Assessors Look at Fiscal Year 2024 Values

Property values are adjusted every year. By state law, the Assessors use actual sales in a given period to set the market value of each property, based on the property’s characteristics including the size and location of the lot as well as building features such as style, size, age, and condition. The values are set once a year for the entire fiscal year (FY). The entire process is overseen and supervised for all 351 cities and towns by the state government, through the Bureau of Local Assessment (BLA) in the Commonwealth’s Department of Revenue (DOR). For fiscal year 2024 the BLA and DOR directs the town, in accordance with state law, to use Calendar 2022 sales and use a January 1, 2023 assessment date.

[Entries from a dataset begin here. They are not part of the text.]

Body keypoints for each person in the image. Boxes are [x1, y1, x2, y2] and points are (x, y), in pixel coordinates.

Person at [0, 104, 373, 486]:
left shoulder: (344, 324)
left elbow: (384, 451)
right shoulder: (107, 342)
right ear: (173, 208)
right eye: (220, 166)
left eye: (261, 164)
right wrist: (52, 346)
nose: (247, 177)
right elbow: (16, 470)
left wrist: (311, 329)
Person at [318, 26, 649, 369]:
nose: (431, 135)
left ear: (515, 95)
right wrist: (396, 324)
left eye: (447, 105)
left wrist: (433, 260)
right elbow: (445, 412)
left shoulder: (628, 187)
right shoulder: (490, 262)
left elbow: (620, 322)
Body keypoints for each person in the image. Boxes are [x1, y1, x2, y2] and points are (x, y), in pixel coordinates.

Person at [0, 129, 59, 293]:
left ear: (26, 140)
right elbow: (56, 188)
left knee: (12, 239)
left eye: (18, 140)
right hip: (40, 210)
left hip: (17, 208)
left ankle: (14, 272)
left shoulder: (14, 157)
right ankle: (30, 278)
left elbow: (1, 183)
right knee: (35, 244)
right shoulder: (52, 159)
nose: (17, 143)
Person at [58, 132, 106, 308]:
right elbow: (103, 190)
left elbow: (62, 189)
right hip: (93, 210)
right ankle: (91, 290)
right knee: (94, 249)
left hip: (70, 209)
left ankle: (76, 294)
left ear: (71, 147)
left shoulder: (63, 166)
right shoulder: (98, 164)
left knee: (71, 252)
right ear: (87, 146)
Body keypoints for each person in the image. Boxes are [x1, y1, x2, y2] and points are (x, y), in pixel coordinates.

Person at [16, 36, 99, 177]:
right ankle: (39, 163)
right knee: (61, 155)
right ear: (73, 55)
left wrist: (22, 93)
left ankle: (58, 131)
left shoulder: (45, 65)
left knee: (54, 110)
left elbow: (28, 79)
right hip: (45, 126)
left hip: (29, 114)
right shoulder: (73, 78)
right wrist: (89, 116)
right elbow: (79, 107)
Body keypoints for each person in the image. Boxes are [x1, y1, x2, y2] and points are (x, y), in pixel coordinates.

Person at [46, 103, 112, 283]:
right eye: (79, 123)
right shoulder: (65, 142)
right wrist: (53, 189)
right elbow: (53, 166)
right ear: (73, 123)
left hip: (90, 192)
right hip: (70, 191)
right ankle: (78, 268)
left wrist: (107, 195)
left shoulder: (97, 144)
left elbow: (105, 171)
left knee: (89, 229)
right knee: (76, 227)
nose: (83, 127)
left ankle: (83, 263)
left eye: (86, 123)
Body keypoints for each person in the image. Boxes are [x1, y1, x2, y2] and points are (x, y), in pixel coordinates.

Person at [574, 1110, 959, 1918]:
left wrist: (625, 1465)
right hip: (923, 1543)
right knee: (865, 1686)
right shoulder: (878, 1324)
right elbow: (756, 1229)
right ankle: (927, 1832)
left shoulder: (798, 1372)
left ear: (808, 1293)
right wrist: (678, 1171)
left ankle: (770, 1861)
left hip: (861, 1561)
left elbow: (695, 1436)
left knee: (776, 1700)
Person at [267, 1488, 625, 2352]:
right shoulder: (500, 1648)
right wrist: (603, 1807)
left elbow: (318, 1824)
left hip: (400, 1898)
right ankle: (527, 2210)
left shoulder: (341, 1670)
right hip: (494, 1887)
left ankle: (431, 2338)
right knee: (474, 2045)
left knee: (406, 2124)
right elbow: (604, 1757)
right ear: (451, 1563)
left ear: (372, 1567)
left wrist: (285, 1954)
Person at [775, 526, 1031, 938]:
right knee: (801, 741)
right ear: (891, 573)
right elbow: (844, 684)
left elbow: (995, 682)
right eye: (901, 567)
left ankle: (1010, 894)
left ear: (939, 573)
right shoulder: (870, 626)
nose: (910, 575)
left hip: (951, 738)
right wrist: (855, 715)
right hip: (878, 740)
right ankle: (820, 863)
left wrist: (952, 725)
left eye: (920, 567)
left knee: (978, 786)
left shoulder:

Sales are culled to only include true market (arms length) sales. These sales, referred to as qualified sales, are then statistically analyzed in order to determine the relative importance of various factors on the actual market price paid. The BLA and DOR requires that assessments town-wide be within 10% of 100% of market value. This means that the resulting model that will be applied to all properties must demonstrate that it calculates the assessed value of sold properties to within 90% to 110% of the actual sales price.

Requirements

The Assessors utilize a computer-aided mass appraisal (CAMA) system that meets the BLA and DOR requirements. The CAMA model does not, nor are the Assessors able to, manipulate values on specific parcels to promote local policies, such as favoring or impeding tear downs and development, protecting open space, encouraging agricultural use, or giving a break to low-income households. As much as the Board members individually, who are all residents themselves, might support certain land policies or assessment practices, they are prohibited from calculating assessments in any way other than that defined by law. The model simply reflects the value of the parcel as indicated by the market.

A town does not have the option to ignore land value or discount taxes for those with small houses or long roots in town. The BLA and DOR closely monitors the model to insure that it is operating according to its regulations, and has been doing so with increasing aggressiveness in recent years. If there are not enough sales in the appropriate year relevant to the assessment year, then the sample may be expanded to include an additional year’s sales. All property valuation information is public record, and the Assessors strive to have a transparent system and an informed citizenry. Regardless of what the assessments are, the Assessors do not set the tax rate.

Town Meeting determines the Town’s budget, and the tax rate is calculated by dividing the total budget (less state reimbursements and other local receipts) by the Town’s total value. Even if there were no changes in the budget and other receipts from one year to the next, if the values decreased, the tax rate would increase.